The company was expected to pay about 25 percent in corporate taxes this year, compared with about 15 percent for Allergan. Pfizer Chief Financial Officer Frank D'Amelio said he expected a combined tax rate of 17 percent to 18 percent by 2017.
The deal comes some 18 months after the failure of Read's initial attempt at an inversion, a $118 billion bid to acquire Britain-based AstraZeneca Plc that ran into staunch opposition from that company's management and UK politicians.
On a conference call with analysts, Pfizer said the merger would give it enhanced access to its tens of billions of dollars parked overseas over time and allow for more share buybacks and dividend payments.
Saunders said the combination would provide access to about 70 additional worldwide markets for Allergan products.
The merger, scheduled for completion in the second half of 2016, will deliver more than $2 billion in cost savings in the first three years, the companies said. It was not immediately clear how many jobs would be lost as a result.
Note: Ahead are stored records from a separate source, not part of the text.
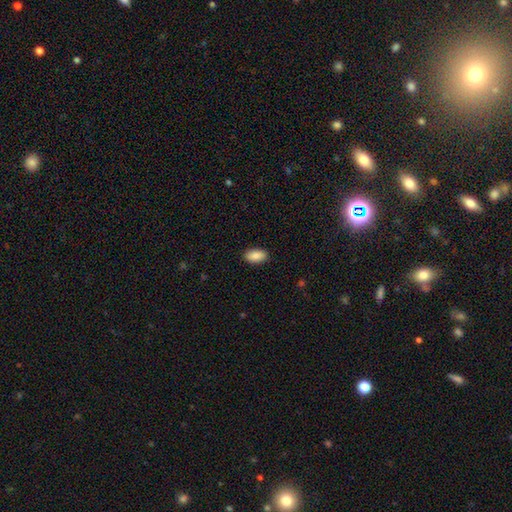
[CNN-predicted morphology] Smooth or featured: smooth — 87% (star or artifact — 7%)
How rounded: in between — 93% (round — 4%)
Merging: none — 90% (minor disturbance — 8%)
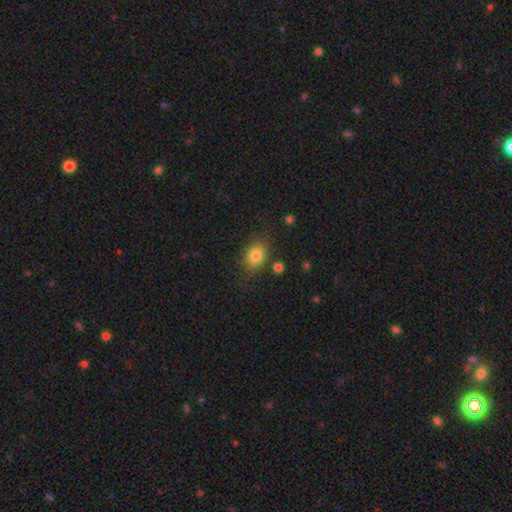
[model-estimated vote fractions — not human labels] Morphology: type=smooth (82%); roundness=in between (74%); merging=none (77%).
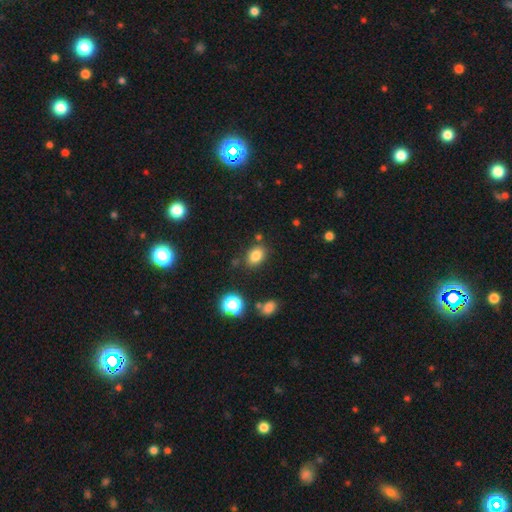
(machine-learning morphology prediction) This is clearly a smooth galaxy (82%). How rounded: likely in between (75%). Merging: likely none (79%).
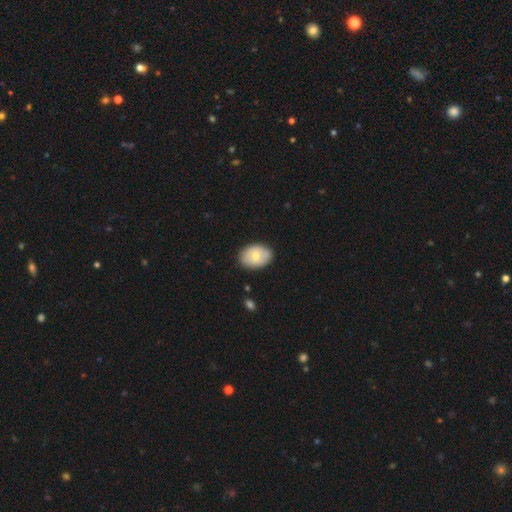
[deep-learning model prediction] Smooth or featured?
  - smooth: 69% *
  - featured or disk: 25%
  - star or artifact: 6%
How rounded?
  - in between: 80% *
  - round: 19%
  - cigar-shaped: 1%
Merging?
  - none: 85% *
  - minor disturbance: 11%
  - major disturbance: 2%
  - merger: 1%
The companies estimated the merger would increase earnings per share by 10 percent, excluding special items, in 2019 and add by a high-teens percentage rate in 2020.
The deal values Allergan shares at $363.63 each, about 16 percent more than their closing price of $312.46 on Friday. Pfizer shareholders would control of 56 percent of the combined company.
Allergan shareholders would receive 11.3 shares in the combined entity for each of their shares.
Pfizer stockholders can get cash or one share of the combined company for each of their shares, but the aggregate amount of cash must range from $6 billion to $12 billion.
Plans call for four current directors of Allergan, including Saunders and Executive Chairman Paul Bisaro, to join Pfizer's 11-member board, the companies said in a joint release.
The U.S. Treasury, concerned about losing billions of dollars in tax revenue, has been taking steps to limit the benefits of increasingly popular tax inversion deals, but it admitted last week that it would take legislation from Congress to stop such maneuvers.
Reports that the companies were in talks emerged a month ago.
Their combined medicine chest would put Pfizer staples such as impotence treatment Viagra, cholesterol fighter Lipitor and nerve pain treatment Lyrica alongside Allergan's Botox wrinkle treatment, Alzheimer's drug Namenda and dry-eye medication Restasis.
Shares of Pfizer were down 3.3 percent, while Allergan fell 2.4 percent.
Pfizer was advised by Guggenheim Securities, Goldman Sachs & Co, Centerview Partners and Moelis & Co. Its legal advisers are Wachtell, Lipton, Rosen & Katz; Skadden, Arps, Slate, Meagher & Flom LLP and A & L Goodbody.
Allergan was advised by J.P. Morgan, Morgan Stanley and Cleary Gottlieb Steen & Hamilton LLP. Latham & Watkins LLP and Arthur Cox are its legal advisers.